Figure 3

Expression of APP products in differentiated SH-SY5Y neuroblastoma cells and in normal human astrocytes. The differentiated SH-SY5Y-cells were treated with IL-18 (100 ng/mL) without or with IL-18 bp (0.5 μg/mL) for described times. IL-18 treatment increased (A) APP synthesis during 6-h and 48-h treatment and (B) Thr668 phosphorylation of APP during 6-h treatment in SH-SY5Y cells. IL-18 treatment also increased the protein levels of (C) C99 (approximately 11 kD) and Aβ (approximately 4 kD) (WO-2 antibody), the BACE-1 and γ-secretase cleavage products of APP in (a) differentiated SH-SY5Y cells but also in (b) normal human astrocytes.

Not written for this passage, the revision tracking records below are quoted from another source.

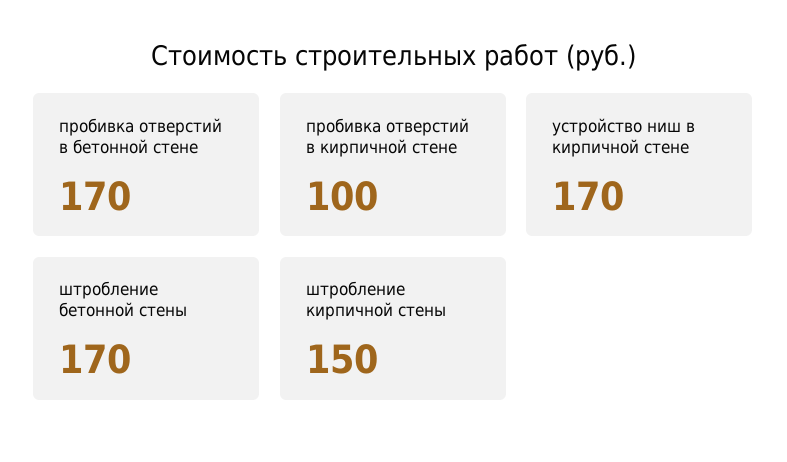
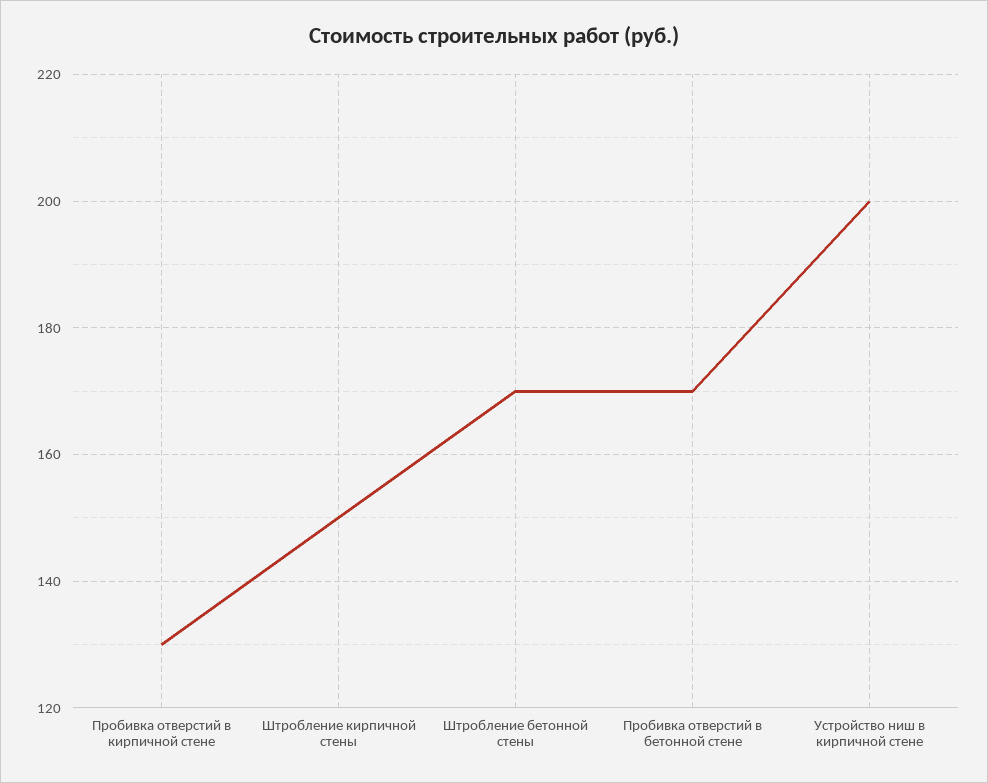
  {
    "пробивка отверстий в бетонной стене": 170,
-   "пробивка отверстий в кирпичной стене": 100,
+   "пробивка отверстий в кирпичной стене": 130,
-   "устройство ниш в кирпичной стене": 170,
+   "устройство ниш в кирпичной стене": 200,
    "штробление бетонной стены": 170,
    "штробление кирпичной стены": 150
  }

When examined from the same SH-SY5Y culture medium, (D) total sAPP was only slightly increased by the IL-18 treatment (22C11 antibody detects sAPPα (76 kD) and sAPPβ (74 kD)). When WO-2 antibody was used (detects only sAPPα) for the same samples, the protein level of sAPPα was less in IL-18 treated culture medium, compared to untreated control (Ctrl), showing indirectly the increase in sAPPβ production by IL-18 in SH-SY5Y medium.